I remember hiding torch under my bed covers so I can read, (or write), until dawn. Inventing sudden and mysterious illness to be sent home from school, only to hide in the library to read was not beyond me. Nor was it continuously pestering my grandfather to tell me yet another story, preferably without pausing for breath between them. One of these days I will tell you about the stories he used to tell me while winter was painting white flowers on our windows in suburban Zagreb.
One of my teachers in middle school professed that my impatience will cost me dearly in life. I did not like her. But I remembered her today while re-reading writings I posted on my blog … that is only a month old today but has already undergone three transformations, including platform, theme, title and tag line. It was at that moment I noticed a childish face with a cheeky smile lurking from the corner of my laptop screen. Winking at me knowingly. Doing the cartwheels over my posts.
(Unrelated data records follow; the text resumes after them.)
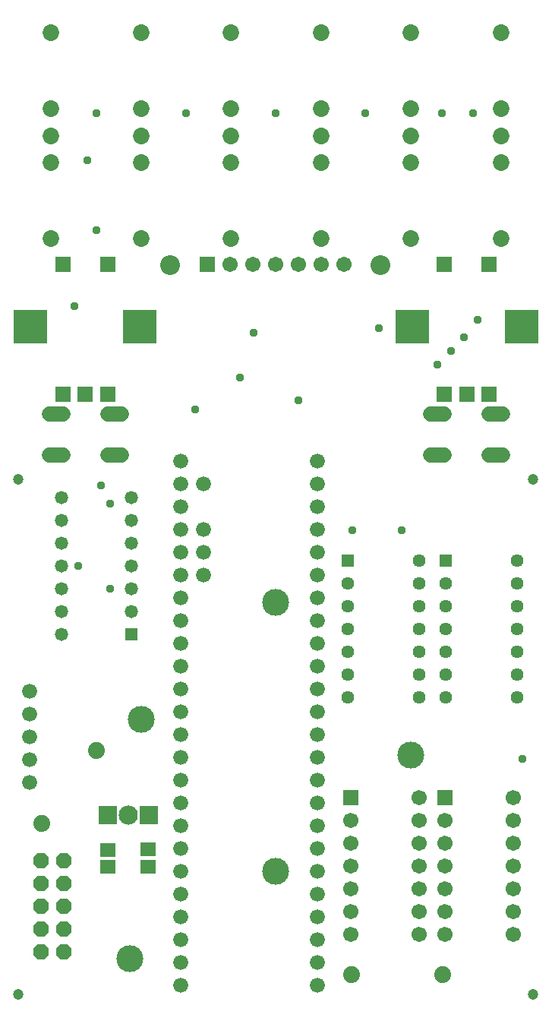
<source format=gbr>
G04 EAGLE Gerber RS-274X export*
G75*
%MOMM*%
%FSLAX34Y34*%
%LPD*%
%INSoldermask Top*%
%IPPOS*%
%AMOC8*
5,1,8,0,0,1.08239X$1,22.5*%
G01*
%ADD10C,1.879600*%
%ADD11R,1.711200X1.711200*%
%ADD12R,3.759200X3.759200*%
%ADD13P,1.869504X8X112.500000*%
%ADD14C,1.676400*%
%ADD15R,2.133600X2.133600*%
%ADD16C,2.133600*%
%ADD17C,3.003200*%
%ADD18C,1.853200*%
%ADD19C,1.727200*%
%ADD20C,2.203200*%
%ADD21C,1.711200*%
%ADD22R,1.470200X1.470200*%
%ADD23C,1.470200*%
%ADD24R,1.441200X1.441200*%
%ADD25C,1.441200*%
%ADD26R,1.701800X1.701800*%
%ADD27C,1.701800*%
%ADD28C,1.203200*%
%ADD29R,1.703200X1.503200*%
%ADD30C,0.959600*%


D10*
X39090Y203673D03*
X99950Y285027D03*
D11*
X62350Y681920D03*
X87350Y681920D03*
X112350Y681920D03*
X62350Y826920D03*
X112350Y826920D03*
D12*
X26350Y756920D03*
X148350Y756920D03*
D13*
X38310Y60450D03*
X38310Y85850D03*
X38310Y111250D03*
X38310Y136650D03*
X38310Y162050D03*
X63710Y60450D03*
X63710Y85850D03*
X63710Y111250D03*
X63710Y136650D03*
X63710Y162050D03*
D14*
X346160Y556610D03*
X346160Y531210D03*
X346160Y505810D03*
X346160Y480410D03*
X346160Y455010D03*
X346160Y429610D03*
X346160Y404210D03*
X346160Y378810D03*
X346160Y353410D03*
X346160Y328010D03*
X346160Y302610D03*
X346160Y277210D03*
X193760Y277210D03*
X193760Y302610D03*
X193760Y328010D03*
X193760Y353410D03*
X193760Y378810D03*
X193760Y404210D03*
X193760Y429610D03*
X193760Y455010D03*
X193760Y480410D03*
X193760Y505810D03*
X193760Y531210D03*
X346160Y582010D03*
X193760Y556610D03*
X193760Y582010D03*
X346160Y607410D03*
X193760Y607410D03*
X346160Y251810D03*
X193760Y251810D03*
X346160Y226410D03*
X346160Y201010D03*
X346160Y175610D03*
X346160Y150210D03*
X346160Y124810D03*
X346160Y99410D03*
X346160Y74010D03*
X346160Y48610D03*
X346160Y23210D03*
X193760Y23210D03*
X193760Y48610D03*
X193760Y74010D03*
X193760Y99410D03*
X193760Y124810D03*
X193760Y150210D03*
X193760Y175610D03*
X193760Y201010D03*
X193760Y226410D03*
X219160Y582010D03*
X219160Y531210D03*
X219160Y505810D03*
X219160Y480410D03*
D15*
X112660Y212744D03*
D16*
X135520Y212744D03*
D15*
X158380Y212744D03*
D17*
X136790Y52724D03*
D18*
X551180Y855002D03*
X551180Y940002D03*
X551180Y970002D03*
X250190Y1085050D03*
X250190Y1000050D03*
X250190Y970050D03*
X149860Y1085050D03*
X149860Y1000050D03*
X149860Y970050D03*
X49530Y1085050D03*
X49530Y1000050D03*
X49530Y970050D03*
X450850Y855002D03*
X450850Y940002D03*
X450850Y970002D03*
X350520Y855002D03*
X350520Y940002D03*
X350520Y970002D03*
X250190Y855002D03*
X250190Y940002D03*
X250190Y970002D03*
X149860Y855002D03*
X149860Y940002D03*
X149860Y970002D03*
X49530Y855002D03*
X49530Y940002D03*
X49530Y970002D03*
X551180Y1085050D03*
X551180Y1000050D03*
X551180Y970050D03*
X450850Y1085050D03*
X450850Y1000050D03*
X450850Y970050D03*
X350520Y1085050D03*
X350520Y1000050D03*
X350520Y970050D03*
D19*
X127582Y614364D02*
X112342Y614364D01*
X112342Y659576D02*
X127582Y659576D01*
X62558Y614364D02*
X47318Y614364D01*
X47318Y659576D02*
X62558Y659576D01*
X537772Y614164D02*
X553012Y614164D01*
X553012Y659376D02*
X537772Y659376D01*
X487988Y614164D02*
X472748Y614164D01*
X472748Y659376D02*
X487988Y659376D01*
D11*
X487780Y681820D03*
X512780Y681820D03*
X537780Y681820D03*
X487780Y826820D03*
X537780Y826820D03*
D12*
X451780Y756820D03*
X573780Y756820D03*
D20*
X181850Y825805D03*
X416610Y825805D03*
D11*
X223250Y826600D03*
D21*
X248650Y826600D03*
X274050Y826600D03*
X299450Y826600D03*
X324850Y826600D03*
X350250Y826600D03*
X375650Y826600D03*
D22*
X139050Y413800D03*
D23*
X139050Y439200D03*
X139050Y464600D03*
X139050Y490000D03*
X139050Y515400D03*
X139050Y540800D03*
X139050Y566200D03*
X60950Y566200D03*
X60950Y540800D03*
X60950Y515400D03*
X60950Y490000D03*
X60950Y464600D03*
X60950Y439200D03*
X60950Y413800D03*
D24*
X489200Y496200D03*
D25*
X489200Y470800D03*
X489200Y445400D03*
X489200Y420000D03*
X489200Y394600D03*
X489200Y369200D03*
X489200Y343800D03*
X568600Y343800D03*
X568600Y369200D03*
X568600Y394600D03*
X568600Y420000D03*
X568600Y445400D03*
X568600Y470800D03*
X568600Y496200D03*
D24*
X380300Y496200D03*
D25*
X380300Y470800D03*
X380300Y445400D03*
X380300Y420000D03*
X380300Y394600D03*
X380300Y369200D03*
X380300Y343800D03*
X459700Y343800D03*
X459700Y369200D03*
X459700Y394600D03*
X459700Y420000D03*
X459700Y445400D03*
X459700Y470800D03*
X459700Y496200D03*
D10*
X485800Y35000D03*
X384200Y35000D03*
D26*
X383800Y232400D03*
D27*
X383800Y207000D03*
X383800Y181600D03*
X383800Y156200D03*
X383800Y130800D03*
X383800Y105400D03*
X383800Y80000D03*
X460000Y80000D03*
X460000Y105400D03*
X460000Y130800D03*
X460000Y156200D03*
X460000Y181600D03*
X460000Y207000D03*
X460000Y232400D03*
D26*
X488800Y232400D03*
D27*
X488800Y207000D03*
X488800Y181600D03*
X488800Y156200D03*
X488800Y130800D03*
X488800Y105400D03*
X488800Y80000D03*
X565000Y80000D03*
X565000Y105400D03*
X565000Y130800D03*
X565000Y156200D03*
X565000Y181600D03*
X565000Y207000D03*
X565000Y232400D03*
D28*
X587080Y587080D03*
X587080Y13080D03*
X13080Y587080D03*
X13080Y13080D03*
D14*
X25760Y350880D03*
X25760Y325480D03*
X25760Y300080D03*
X25760Y274680D03*
X25760Y249280D03*
D17*
X300067Y449905D03*
X300067Y150185D03*
X450207Y279445D03*
X150207Y319445D03*
D29*
X112500Y173800D03*
X112500Y154800D03*
X157500Y174500D03*
X157500Y155500D03*
D30*
X210000Y665000D03*
X75000Y780000D03*
X325000Y675000D03*
X415000Y755000D03*
X260000Y700000D03*
X275000Y750000D03*
X105000Y580000D03*
X80000Y490000D03*
X100000Y995000D03*
X115000Y465000D03*
X115000Y560000D03*
X200000Y995000D03*
X100000Y865000D03*
X90000Y942500D03*
X495000Y730000D03*
X510000Y745000D03*
X480000Y715000D03*
X525000Y765000D03*
X575000Y275000D03*
X300000Y995000D03*
X400000Y995000D03*
X385000Y530000D03*
X440000Y530000D03*
X485000Y995000D03*
X520000Y995000D03*
M02*

</source>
I could not decide between crying or laughing … tiers will follow in either case that much I knew.
I long for that young girl, with twinkle in her eye and wonders in her big, tender heart. I am grateful that she is still in me, after all those years. That she still cannot wait to see what is inside the wrappings. But the other one, the one that has been mold by years and worries into, what is usually called ‘a mature woman’, was starting to be very annoyed. Apparently nothing was really to her liking; too much posting too soon, trying to run before to walk with confidence, etc. I never liked grumpy people.
But I am not all that fond of cartwheels over my posts all the time either … mostly because the woman writing blog posts here has not done any cartwheels for years.
And because this blog means too much to me not to try and learn how to do my best here. In a very short space of time it has succeeded in teaching me lessons on patience, perseverance, and humbleness. On power of reflections on self … without publicizing it. On writing more to publish less. It is showing me that one must first go into self before to reach to others… even while everything in this world is made public the moment it happens. Our is the world of ‘look at me’ on gazillions of social sites culture. Corporate giants harvesting profits from those sites succeeded in making us all believe that we are only alive if our profiles attract large fellowships, (also from their sites). They did this by simply tapping into one of the humankind’s most basic but also most powerful desire – desire to be noted. Because to be noted is to be distinguished from everyone else, from the masses of humanity … and so ultimately it is to be recognized, and to be recognized is to be loved … or hated. Either way, loved or loathed, we humans prefer it any day over anonymity. And so ‘look at me’ culture goes on … and on.
As for the Courage to Write (CtW, or LP) … this is it. All I must remember while writing myself to freedom is to let the young girl in to do the cartwheels every now and then … after all it really is her doing all the hard work … I am just typing.